> **DOCUMENT SECTION**:
Skip to content

RFC: Encapsulate date-threading state in StatefulPageRowProcessor #31

@longieirl

Description

@longieirl

Summary

RowPostProcessor.process(row, current_date) -> str both mutates row["Date"] in-place and returns an updated current_date for the caller to thread through the extraction loop. The caller in pdf_extractor.py must reassign current_date on every row — if that assignment is omitted, date propagation silently regresses. When a page is skipped (_extract_page returns None), the stale current_date from the previous page bleeds into the next valid page with no signal and no test coverage.

This RFC proposes a StatefulPageRowProcessor wrapper that encapsulates the threading entirely and makes both failure modes impossible or assertable.


Problem

Current extraction loop (pdf_extractor.py:83–128)

rows: list[dict] = []
current_date = ""                          # manual state variable

post_processor = RowPostProcessor(
    columns=self.columns,
    row_classifier=self._row_classifier,
    template=self.template,
    filename_date=filename_date,
    filename=pdf_path.name,
)

with self._pdf_reader.open(pdf_path) as pdf:
    for page_num, page in enumerate(pdf.pages, 1):
        page_rows = self._extract_page(page, page_num)
        if page_rows is None:
            continue                       # current_date bleeds silently

        for row in page_rows:
            current_date = post_processor.process(row, current_date)   # reassignment required
            if row:
                rows.append(row)

Failure mode 1 — forgotten reassignment

# Silent regression — current_date never advances
post_processor.process(row, current_date)   # return value discarded

Nothing in the type system or linter catches this. Every dateless row silently gets the first date ever seen.

Failure mode 2 — skipped-page date bleed

If pages 3–5 are skipped (invalid table structure, no headers) and page 6 has dateless rows, those rows inherit the date from page 2 with no signal. This is sometimes correct (dates span pages) but untestable — no unit test verifies cross-page date state under skipped pages.

> **EXERCISE DATA**:
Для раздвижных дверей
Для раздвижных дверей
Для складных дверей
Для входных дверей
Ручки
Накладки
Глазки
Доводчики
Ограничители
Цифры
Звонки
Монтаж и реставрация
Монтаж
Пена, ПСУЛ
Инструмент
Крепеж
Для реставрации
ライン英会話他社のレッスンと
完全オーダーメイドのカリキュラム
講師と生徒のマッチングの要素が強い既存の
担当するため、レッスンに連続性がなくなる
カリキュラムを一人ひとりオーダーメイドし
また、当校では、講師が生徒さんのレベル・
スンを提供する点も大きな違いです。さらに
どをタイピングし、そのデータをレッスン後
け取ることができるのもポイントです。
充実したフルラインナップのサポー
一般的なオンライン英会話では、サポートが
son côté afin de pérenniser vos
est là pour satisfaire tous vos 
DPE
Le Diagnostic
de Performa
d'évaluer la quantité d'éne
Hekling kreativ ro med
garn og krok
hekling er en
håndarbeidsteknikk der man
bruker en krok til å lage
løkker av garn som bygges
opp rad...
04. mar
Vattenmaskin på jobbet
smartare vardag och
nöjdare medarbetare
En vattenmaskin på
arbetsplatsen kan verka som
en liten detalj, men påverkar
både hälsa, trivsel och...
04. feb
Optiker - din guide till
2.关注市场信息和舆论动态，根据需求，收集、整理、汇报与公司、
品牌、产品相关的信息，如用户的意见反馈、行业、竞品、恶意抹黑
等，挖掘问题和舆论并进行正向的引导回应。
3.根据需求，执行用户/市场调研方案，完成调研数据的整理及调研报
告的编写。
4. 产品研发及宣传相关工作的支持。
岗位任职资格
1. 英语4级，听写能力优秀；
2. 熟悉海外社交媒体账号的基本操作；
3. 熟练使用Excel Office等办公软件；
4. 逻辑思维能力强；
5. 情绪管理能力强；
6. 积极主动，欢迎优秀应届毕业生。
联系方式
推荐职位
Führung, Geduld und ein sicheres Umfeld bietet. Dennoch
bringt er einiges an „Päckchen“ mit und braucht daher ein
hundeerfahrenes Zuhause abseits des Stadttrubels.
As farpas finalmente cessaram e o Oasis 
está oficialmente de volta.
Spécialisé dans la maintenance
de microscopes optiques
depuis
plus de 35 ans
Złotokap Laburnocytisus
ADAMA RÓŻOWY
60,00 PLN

> **WHAT YOU ARE ASKED TO DO**: Quote the RFC on date-threading state word for word from "If pages 3–5" to "under skipped pages.". Please answer using only the RFC on date-threading state.

> **RESULT OF THE TASK**:
If pages 3–5 are skipped (invalid table structure, no headers) and page 6 has dateless rows, those rows inherit the date from page 2 with no signal. This is sometimes correct (dates span pages) but untestable — no unit test verifies cross-page date state under skipped pages.